What is the problem?
There is a simmering conflict between the Adivasi tribes in Telangana and the Lambadas, also known as Lambadis and Banjaras, primarily over share of government benefits. The Adivasis claim that the Lambadas do not qualify as a Scheduled Tribe because the process of their inclusion in the ST list in 1976 was incomplete. Though the government has not admitted to the charge of lopsided development, the aboriginal people claim they have been overlooked in employment and education.
For example, the Tudum Debba, an Adivasi organisation, alleges that the Lambadas bagged 400 of the 405 posts of teachers in Khammam district, the recruitment having been done through the District Selection Committee in 2012. In undivided Adilabad district, nearly 45% of the 2,800 posts of teachers are filled with Lambadas though the share of the plains tribe is 22% of the population as per the 2011 census.
The Adivasis claim there are only nine aboriginal tribes in the State, incorporated through Article 342: Koya, Gond (or Raj Gond), Konda Reddi, Chenchu, Pardhan, Kolam, Naikpod, Thotti and Mannewars. The inclusion of the Lambadas in the list of Scheduled Tribes in 1976 was done through an ordinance. Under an order of the State government (G.O. Ms. 149 dated May 3, 1978), issued in the then composite Andhra Pradesh, the Telangana Lambadas were identified as a plains tribe with reservation restricted to education. It is, however, since last November that the conflict took the shape of non-cooperation, with the Adivasis preventing the Lambada teachers from attending to duties in the schools run by the Tribal Welfare Department and refusing to work the fields of the Lambadas.
When did it begin?
In June last year, Kumram Bheem Asifabad Collector M. Champalal, a Lambada officer who has been since transferred in a bid to appease the Adivasis, issued a circular to Tahsildars to issue pahanis or the record for government land being tilled by non-tribals in the Scheduled Areas so that they are eligible for crop loans from banks.
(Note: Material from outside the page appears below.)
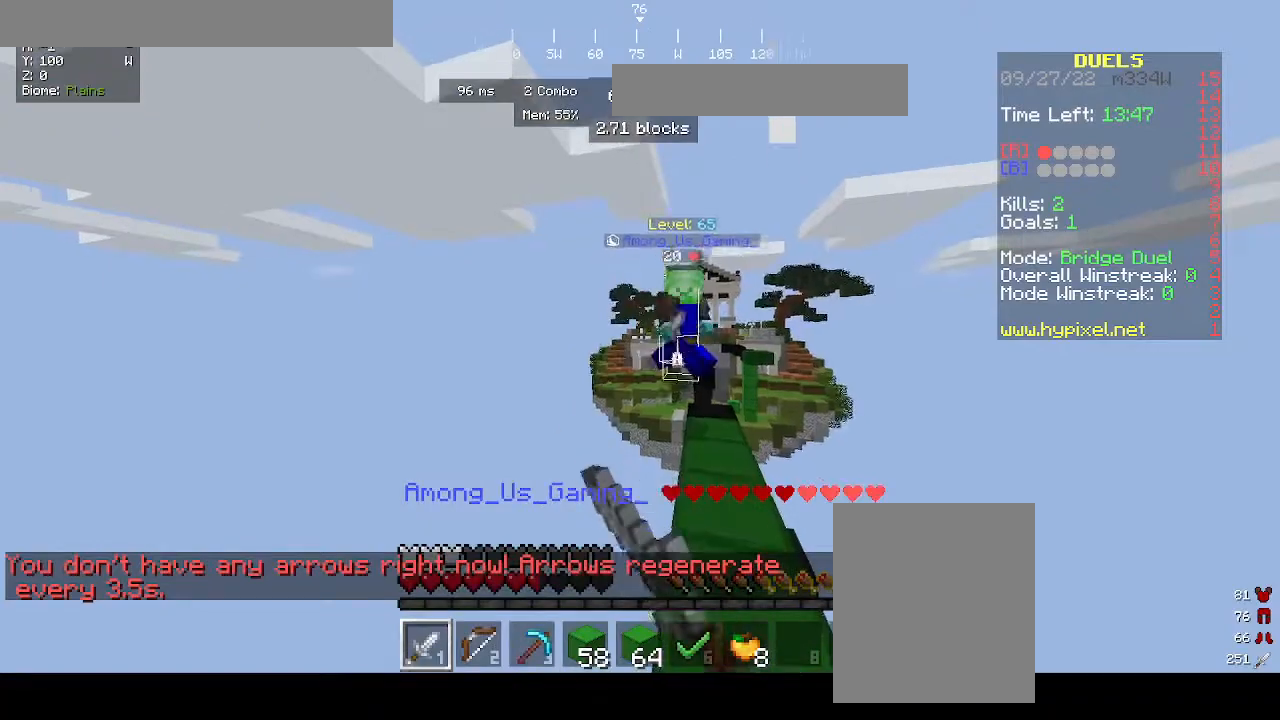
{"keys": ["d", "w"], "mouse": ["left"], "events": [[67, "d", "up"], [167, "d", "down"], [233, "mouse_left", "down"]]}
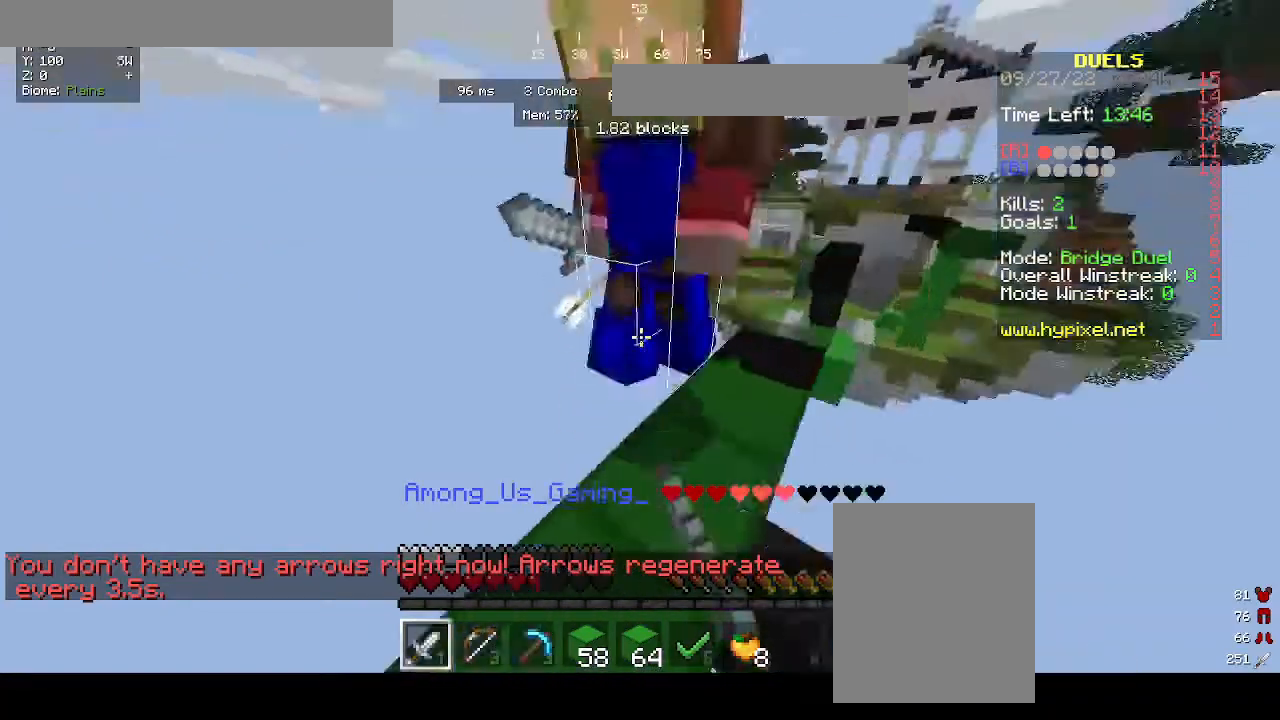
{"keys": ["w"], "mouse": ["left"], "events": [[100, "d", "up"]]}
Mr. Champalal also failed to declare a holiday on the martyrdom anniversary of Raj Gond leader Kumram Bheem on October 5. This triggered a wave of anger among ethnic tribes.
The first of the violent incidents occurred the same day when a group burnt the statue of a Banjara holy woman at the tribal museum at Jodeghat in Kumram Bheem Asifabad. The second protest was at the Collector’s office during which government vehicles were vandalised.
Why are both sides angry?
A host of incidents has left the Adivasis upset. In December, the statue of Raj Gond martyr Kumram Bheem at Betalguda in Adilabad district was desecrated. A couple of days later, reports of a drinking water source being poisoned evoked sharp reactions. The appointment of a Lambada leader, son of the Tribal Welfare Minister Chandu Lal, as president of the organising committee of Sammakka-Sarakka Jatara, an Adivasi fair, also triggered anger among the aboriginal tribes in Warangal.
As for the Lambadas, they were included in the ST list through the Scheduled Castes and Scheduled Tribes Order (Amendment) Act, 1976. Former Warangal Member of Parliament D. Ravindra Naik, who was among the Lambada leaders instrumental in pressing for inclusion of his community in the ST list, points out: “The Amendment Act in question removed the regional boundaries so that the Lambadas in Telangana also got to be categorised as Scheduled Tribes. The government recognised that the Banjaras were similar to the Sugalis, a tribe in the Andhra region and hence the bestowing of the status.”
What is the government stand?
The State government is “quantifying” the alleged disparity in development by collecting district-wise figures of tribal employment at all levels, especially revenue and education. The process of shifting Lambada officials from key posts has begun with the transfer of the Kumram Bheem Asifabad Collector, the District Revenue Officer of Adilabad and the Revenue Divisional Officer at Utnoor, also in Adilabad district. More transfers are likely to follow.